Students at all levels are guided through a detailed examination of the history, geography, literature, customs, traditions, and arts relative to the language they study. Each girl is encouraged to develop an appreciation for the richness of that culture, and to compare what she learns in her language classroom to what she has experienced personally, in order to understand her own points of reference more clearly.
Miss Hall’s School language students become proficient by developing intellectual stamina, discipline, and imagination. As each student strives for more thorough comprehension and precise expression, she gains fluency in all areas of her study, becomes confident in her ability to express herself, and recognizes her special talents for communication.
Sarah A. Nix, Latin Teacher, joined Miss Hall's in 2009. She came to MHS from the University of Massachusetts, Amherst, where she was previously a lecturer in Latin poetry and prose, Roman Civilization, and Greek Tragedy. Sarah has held previous positions at Brown University and the University of Rhode Island, as well as administrative and instructional positions in Rome, where she taught art history, Roman art, archaeology and civic life. Sarah graduated from St. Olaf College and holds a Ph.D. in Classical Languages and Literature from Brown University.
University of Arkansas - M.A. Universite du Maine - B.A.
Aurelie Cressin joined MHS in 2006 as a French Teacher. Aurelie is a native French speaker, fluent in English, and conversant in German and Spanish. She holds advanced degrees from the Universite du Maine, Le Mans, France and the University of Arkansas, respectively.
Director of Student Activities/Chinese Language Teacher
Tanya Kalischer is Director of Student Activities and Chinese Language and Culture Teacher. She also assumes responsibility for directing the School’s Cultural Passport Program, which encourages all MHS students to sample the cultural riches found not only throughout the Berkshires, but also those hosted on the MHS campus. Tanya, who joined MHS in 1995, also serves as International Student Alliance Advisor and holds a B.A. from Wesleyan University.
University of Wyoming - M.F.A. Boston College - B.A.

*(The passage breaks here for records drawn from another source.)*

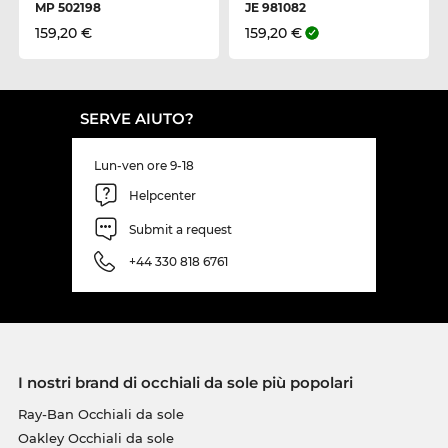
MP 502198
JE 981082
159,20 €
159,20 €
SERVE AIUTO?
Lun-ven ore 9-18
Helpcenter
Submit a request
+44 330 818 6761
I nostri brand di occhiali da sole più popolari
Ray-Ban Occhiali da sole
Oakley Occhiali da sole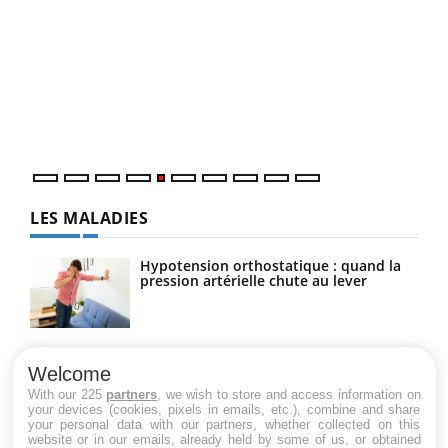
Un 
You
à l
Un é
mati
numé
LES MALADIES
Hypotension orthostatique : quand la
pression artérielle chute au lever
Drépanocytose : une déformation des
globules rouges aux conséquences
Welcome
graves
With our 225
partners
, we wish to store and access information on
your devices (cookies, pixels in emails, etc.), combine and share
your personal data with our partners, whether collected on this
website or in our emails, already held by some of us, or obtained
Maladie de Charcot (Sclérose latérale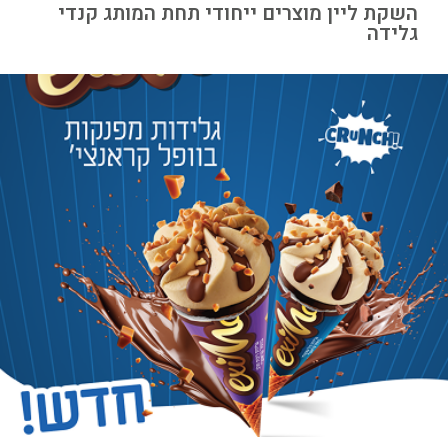
השקת ליין מוצרים ייחודי תחת המותג קנדי
גלידה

Josephine Nicholson joined MHS as a Spanish Teacher in 2014 after an extensive career as a banker, consultant, and trainer. A native speaker of Spanish, Josephine grew up in Colombia and enjoyed fourteen years in banking before moving to the United States in 2000. In 2003, she co-founded ICD Corporation, an international consulting company focused on banking and bank technology in emerging markets, and has since served as its President. Additionally, from 2009 to 2013, Josephine taught Spanish at Hancock Elementary School, in Hancock, Massachusetts. She holds a B.S.B.A. from Universidad Autónoma de Bucaramanga, in Colombia.
Marian Rutledge teaches in the Horizons program, English as a Second Language, and is the Greenhouse Manager. She originally joined MHS in 2012 in the role of Weekday Officer on Duty.Other responsibilities have included class advisor and yoga instructor. In addition to her MHS responsibilities, Marian is a garden and landscape designer and a writer. She holds a B.A. in English Literature from Wheaton College.
Ana Cristina Velez joined MHS in Fall 2016 as a Spanish teacher, having taught for twelve years in the Dominican Republic and eleven years in the United States. Most recently, Ana Cristina was a Spanish Teacher and Exchange Program Coordinator at Berkshire Country Day School in nearby Stockbridge. Ana also previously taught Spanish at St. Joseph Central High School in Pittsfield and with the Southern Berkshire Regional School District in Sheffield, Massachusetts. She holds a Bachelor of Education from the Pontificia Universidad Catolica, in the Dominican Republic.